• [Information given]:
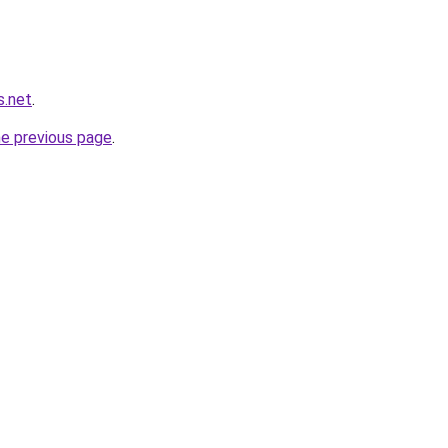
s.net
.
he previous page
.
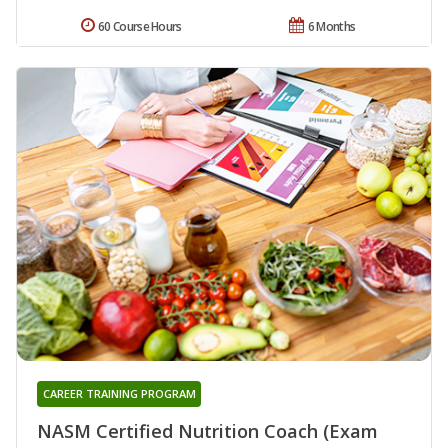
60 Course Hours
6 Months
CAREER TRAINING PROGRAM
NASM Certified Nutrition Coach (Exam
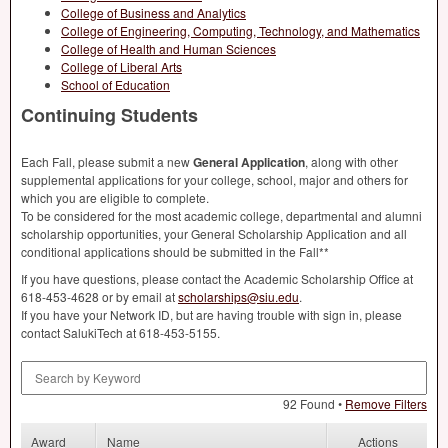
College of Business and Analytics
College of Engineering, Computing, Technology, and Mathematics
College of Health and Human Sciences
College of Liberal Arts
School of Education
Continuing Students
Each Fall, please submit a new
General Application
, along with other
supplemental applications for your college, school, major and others for
which you are eligible to complete.
To be considered for the most academic college, departmental and alumni
scholarship opportunities, your General Scholarship Application and all
conditional applications should be submitted in the Fall**
If you have questions, please contact the Academic Scholarship Office at
618-453-4628 or by email at
scholarships@siu.edu
.
If you have your Network ID, but are having trouble with sign in, please
contact SalukiTech at 618-453-5155.
Search by Keyword
92 Found •
Remove Filters
Award
Name
Actions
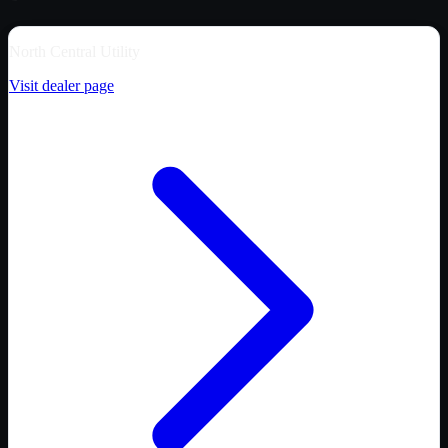
North Central Utility
Visit dealer page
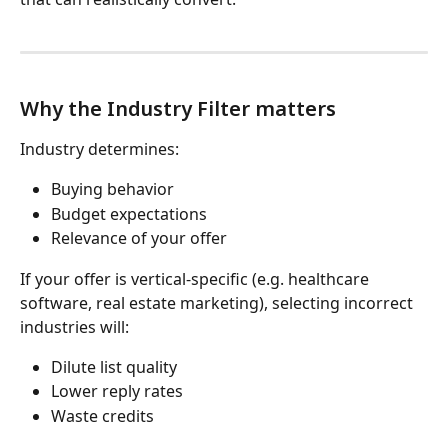
Why the Industry Filter matters
Industry determines:
Buying behavior
Budget expectations
Relevance of your offer
If your offer is vertical-specific (e.g. healthcare 
software, real estate marketing), selecting incorrect 
industries will:
Dilute list quality
Lower reply rates
Waste credits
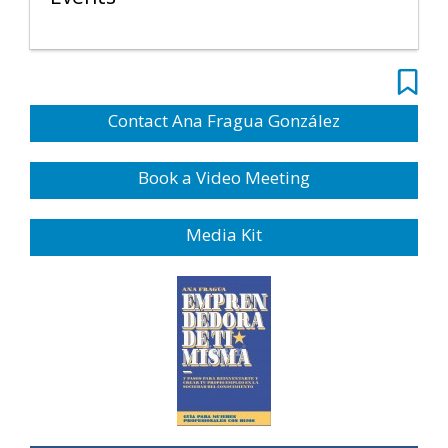
Contact Ana Fragua González
Book a Video Meeting
Media Kit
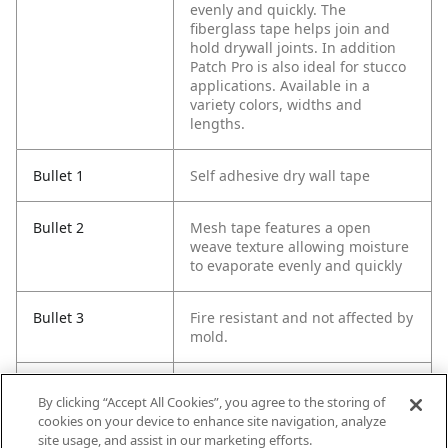
evenly and quickly. The
fiberglass tape helps join and
hold drywall joints. In addition
Patch Pro is also ideal for stucco
applications. Available in a
variety colors, widths and
lengths.
Bullet 1
Self adhesive dry wall tape
Bullet 2
Mesh tape features a open
weave texture allowing moisture
to evaporate evenly and quickly
Bullet 3
Fire resistant and not affected by
mold.
Bullet 4
Ideal for holding dry wall joints
By clicking “Accept All Cookies”, you agree to the storing of
together and for stucco
cookies on your device to enhance site navigation, analyze
applications
site usage, and assist in our marketing efforts.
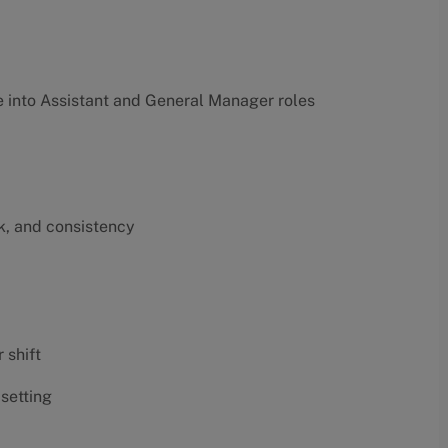
into Assistant and General Manager roles
k, and consistency
 shift
 setting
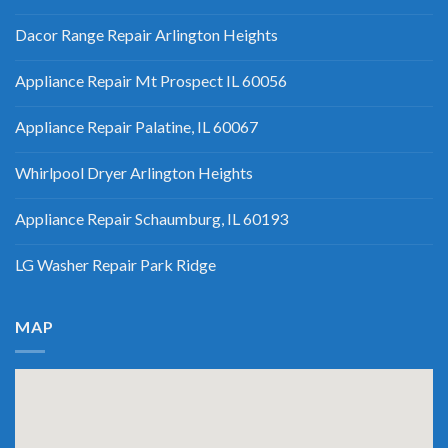
Dacor Range Repair Arlington Heights
Appliance Repair Mt Prospect IL 60056
Appliance Repair Palatine, IL 60067
Whirlpool Dryer Arlington Heights
Appliance Repair Schaumburg, IL 60193
LG Washer Repair Park Ridge
MAP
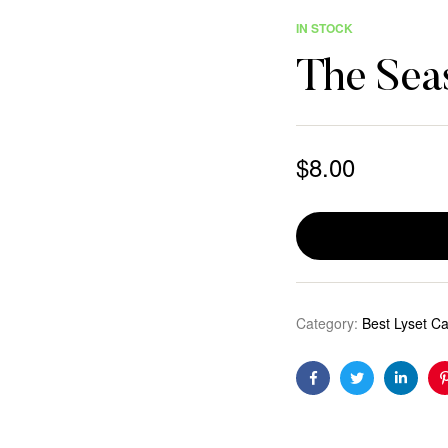
IN STOCK
The Sea
$
8.00
Category:
Best Lyset C
Facebook
Twitter
Linkedi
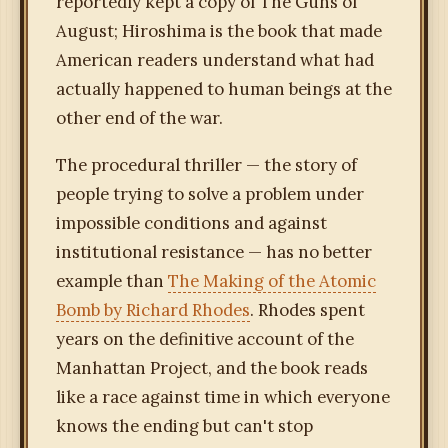
reportedly kept a copy of The Guns of
August; Hiroshima is the book that made
American readers understand what had
actually happened to human beings at the
other end of the war.
The procedural thriller — the story of
people trying to solve a problem under
impossible conditions and against
institutional resistance — has no better
example than
The Making of the Atomic
Bomb by Richard Rhodes
. Rhodes spent
years on the definitive account of the
Manhattan Project, and the book reads
like a race against time in which everyone
knows the ending but can't stop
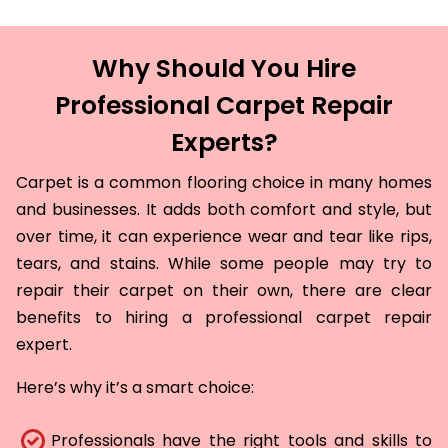
Why Should You Hire
Professional Carpet Repair
Experts?
Carpet is a common flooring choice in many homes
and businesses. It adds both comfort and style, but
over time, it can experience wear and tear like rips,
tears, and stains. While some people may try to
repair their carpet on their own, there are clear
benefits to hiring a professional carpet repair
expert.
Here’s why it’s a smart choice:
Professionals have the right tools and skills to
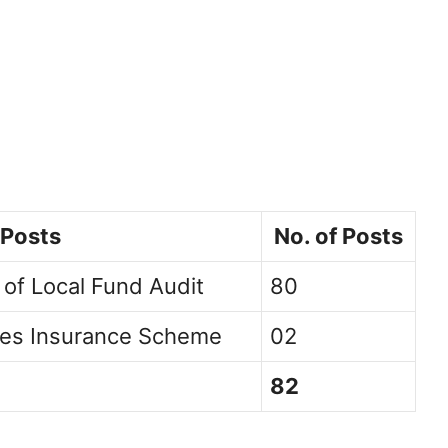
 Posts
No. of Posts
 of Local Fund Audit
80
ees Insurance Scheme
02
82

• [How to complete this task]: Copy every record exactly, dropping the images.

• [Your solution]:
s.net
.
he previous page
.
60 Course Hours
6 Months
CAREER TRAINING PROGRAM
NASM Certified Nutrition Coach (Exam
College of Business and Analytics
College of Engineering, Computing, Technology, and Mathematics
College of Health and Human Sciences
College of Liberal Arts
School of Education
Continuing Students
Each Fall, please submit a new
General Application
, along with other
supplemental applications for your college, school, major and others for
which you are eligible to complete.
To be considered for the most academic college, departmental and alumni
scholarship opportunities, your General Scholarship Application and all
conditional applications should be submitted in the Fall**
If you have questions, please contact the Academic Scholarship Office at
618-453-4628 or by email at
scholarships@siu.edu
.
If you have your Network ID, but are having trouble with sign in, please
contact SalukiTech at 618-453-5155.
Search by Keyword
92 Found •
Remove Filters
Award
Name
Actions
North Central Utility
Visit dealer page
Why the Industry Filter matters
Industry determines:
Buying behavior
Budget expectations
Relevance of your offer
If your offer is vertical-specific (e.g. healthcare 
software, real estate marketing), selecting incorrect 
industries will:
Dilute list quality
Lower reply rates
Waste credits
Contact Ana Fragua González
Book a Video Meeting
Media Kit
evenly and quickly. The
fiberglass tape helps join and
hold drywall joints. In addition
Patch Pro is also ideal for stucco
applications. Available in a
variety colors, widths and
lengths.
Bullet 1
Self adhesive dry wall tape
Bullet 2
Mesh tape features a open
weave texture allowing moisture
to evaporate evenly and quickly
Bullet 3
Fire resistant and not affected by
mold.
Bullet 4
Ideal for holding dry wall joints
By clicking “Accept All Cookies”, you agree to the storing of
together and for stucco
cookies on your device to enhance site navigation, analyze
applications
site usage, and assist in our marketing efforts.
into Assistant and General Manager roles
k, and consistency
 shift
 setting
Dacor Range Repair Arlington Heights
Appliance Repair Mt Prospect IL 60056
Appliance Repair Palatine, IL 60067
Whirlpool Dryer Arlington Heights
Appliance Repair Schaumburg, IL 60193
LG Washer Repair Park Ridge
MAP
IN STOCK
The Sea
$
8.00
Category:
Best Lyset C
Facebook
Twitter
Linkedi
reportedly kept a copy of The Guns of
August; Hiroshima is the book that made
American readers understand what had
actually happened to human beings at the
other end of the war.
The procedural thriller — the story of
people trying to solve a problem under
impossible conditions and against
institutional resistance — has no better
example than
The Making of the Atomic
Bomb by Richard Rhodes
. Rhodes spent
years on the definitive account of the
Manhattan Project, and the book reads
like a race against time in which everyone
knows the ending but can't stop
Why Should You Hire
Professional Carpet Repair
Experts?
Carpet is a common flooring choice in many homes
and businesses. It adds both comfort and style, but
over time, it can experience wear and tear like rips,
tears, and stains. While some people may try to
repair their carpet on their own, there are clear
benefits to hiring a professional carpet repair
expert.
Here’s why it’s a smart choice:
Professionals have the right tools and skills to
 Posts
No. of Posts
 of Local Fund Audit
80
ees Insurance Scheme
02
82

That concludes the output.